Each entry that follows is to be duplicated exactly, without its images.

(Task input begins)

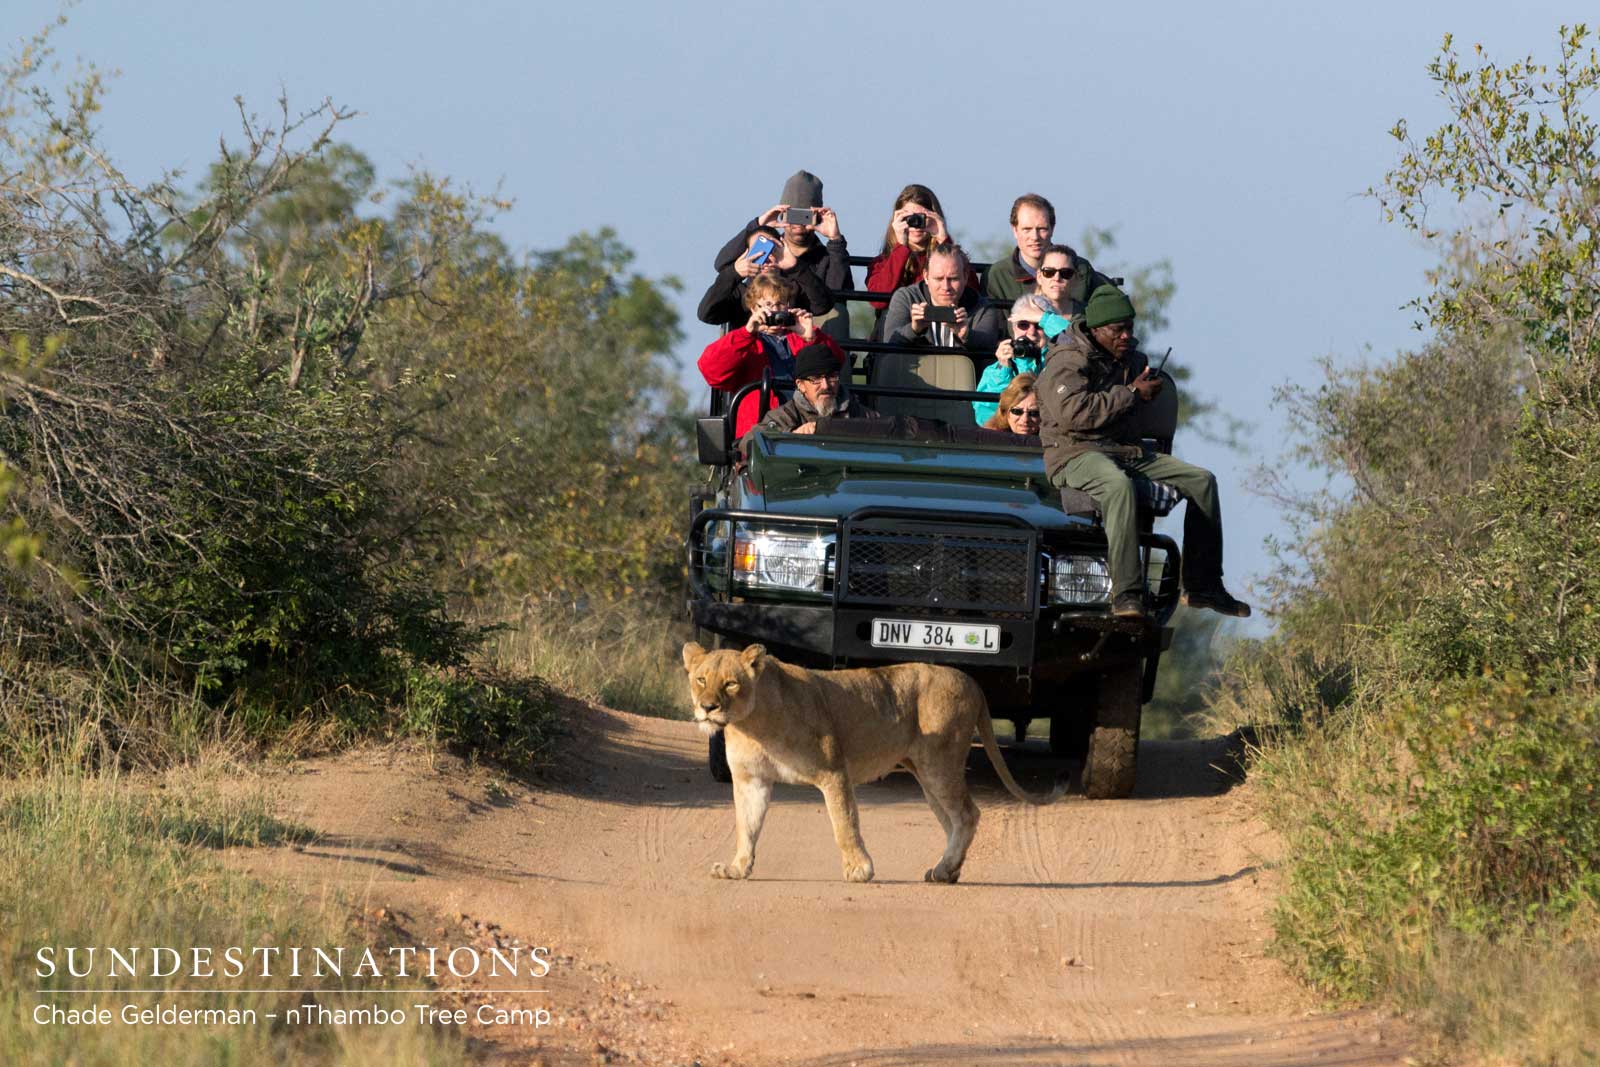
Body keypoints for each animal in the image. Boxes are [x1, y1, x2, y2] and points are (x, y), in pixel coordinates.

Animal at [680, 642, 1057, 884]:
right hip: (927, 774)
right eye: (700, 680)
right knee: (954, 821)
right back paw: (946, 871)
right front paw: (737, 869)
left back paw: (945, 869)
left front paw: (860, 870)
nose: (708, 708)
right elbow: (747, 827)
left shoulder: (833, 770)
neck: (751, 724)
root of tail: (971, 681)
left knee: (968, 814)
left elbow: (844, 824)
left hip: (939, 763)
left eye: (731, 683)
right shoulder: (752, 781)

(Task input ends)

*Solution for this problem*
Body keypoints for each animal in the image. Boxes are [x1, y1, x2, y2] and points are (x, y), in pixel coordinates.

Animal at [680, 642, 1057, 884]:
right hip: (927, 774)
right eye: (700, 680)
right knee: (954, 821)
right back paw: (946, 871)
right front paw: (737, 869)
left back paw: (945, 869)
left front paw: (860, 870)
nose: (708, 708)
right elbow: (747, 827)
left shoulder: (833, 770)
neck: (751, 724)
root of tail: (971, 681)
left knee: (968, 814)
left elbow: (844, 824)
left hip: (939, 763)
left eye: (731, 683)
right shoulder: (752, 781)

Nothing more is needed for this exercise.